El teléfono móvil había sonado siete veces.

Yngvar lo apagó vacilante, sin escuchar el contestador.

Transcurridos ocho días era obvio que la policía no había avanzado un solo paso. Cosa que no le sorprendía.

Los periódicos de Internet son desastrosos, pensó la mujer, sentada ante el ordenador portátil. Al no haberse tomado la molestia de contratar una conexión local, navegar le resultaba sangrantemente caro. Se estaba agobiando al pensar en el dinero que iba desapareciendo mientras ella esperaba la respuesta de una parsimoniosa línea analógica que se mostraba reticente en la conexión con Noruega. Obviamente podía irse al Chez Net. Cobraban cinco euros por cuarto de hora y tenían banda ancha. Desgraciadamente el sitio estaba desagradablemente lleno de australianos borrachos y británicos ruidosos, incluso ahora en invierno. Pasaba, por lo menos por ahora.

Era sorprendente lo poco que había llamado la atención el asesinato los primeros días. La niña de la realeza llenaba ella sola todo el circo mediático. El mundo verdaderamente quería que lo engañaran.

Pero ahora, por fin, habían empezado a cubrir la noticia.

La mujer, sentada ante el ordenador, no soportaba a Fiona Helle, simple y llanamente.
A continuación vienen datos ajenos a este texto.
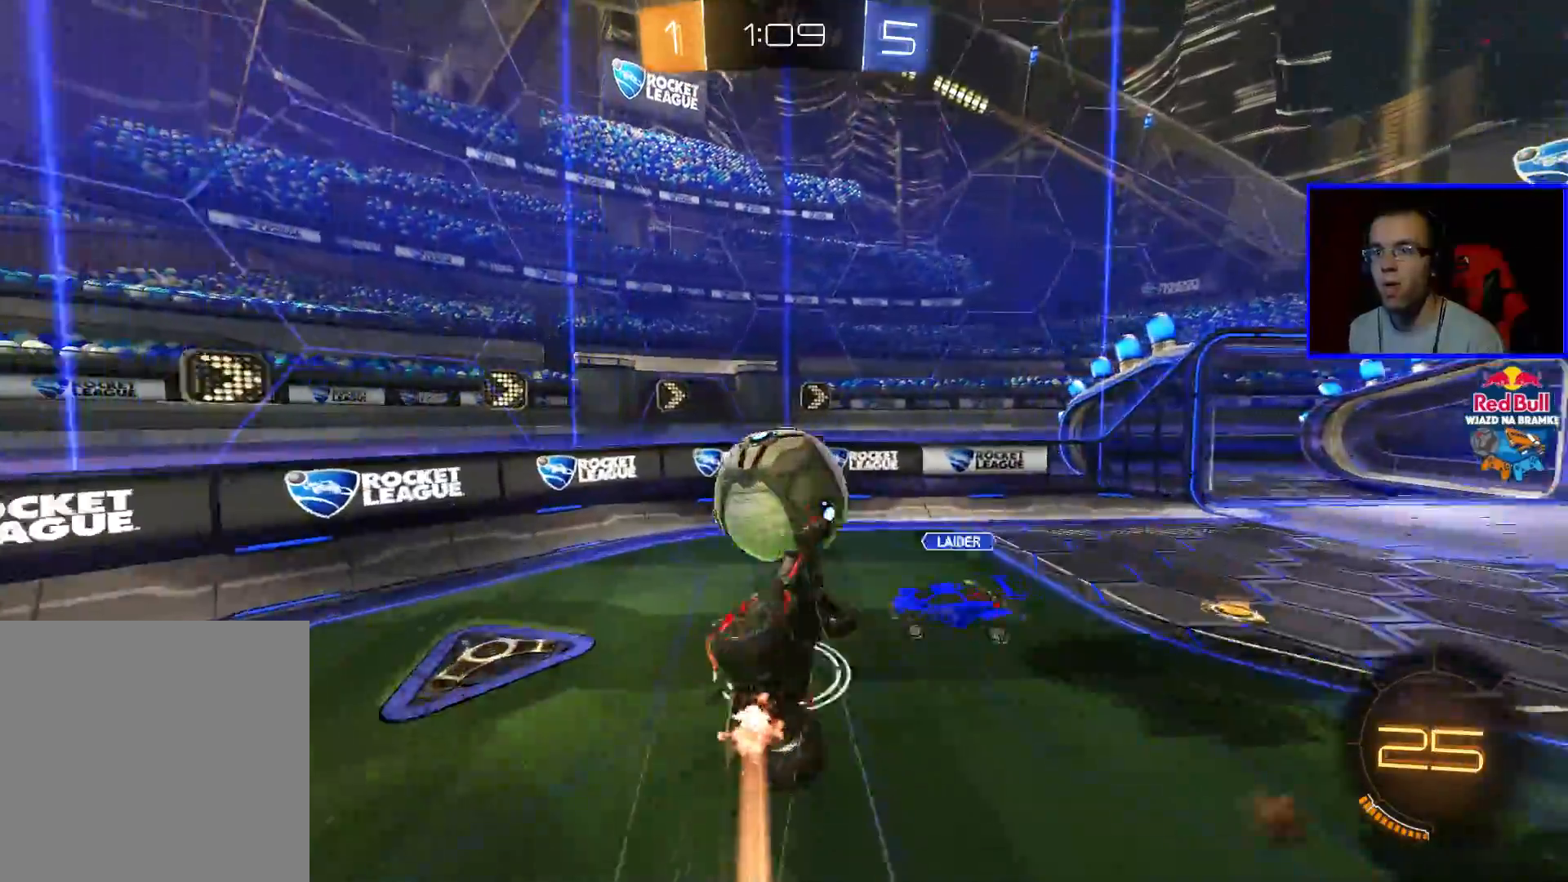
{"buttons": ["R2"], "left_stick": "center", "right_stick": "center", "events": [[333, "left_stick", "center"]]}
Sus sentimientos, por supuesto, eran de una inquietante corrección política, pero así iba a tener que ser. Los periódicos usaban la expresión «apreciada por la gente». Ciertamente, ya que más de un millón de personas seguían sus programas, todos y cada uno de los sábados durante cinco temporadas consecutivas. Ella no había visto más que un par de ellos, justo antes de marcharse. Más que suficiente para constatar que, por una vez, iba a tener que estar de acuerdo con el modo en que la élite cultural, tan insoportablemente arrogante como de costumbre, calificaba ese tipo de entretenimiento. De hecho, fue uno de esos agresivos análisis, un artículo en el periódico
Aftenposten
, escrito por un catedrático de sociología, el que hizo que una noche de sábado se sentara ante la pantalla y desperdiciara una hora y media con Fiona en faena.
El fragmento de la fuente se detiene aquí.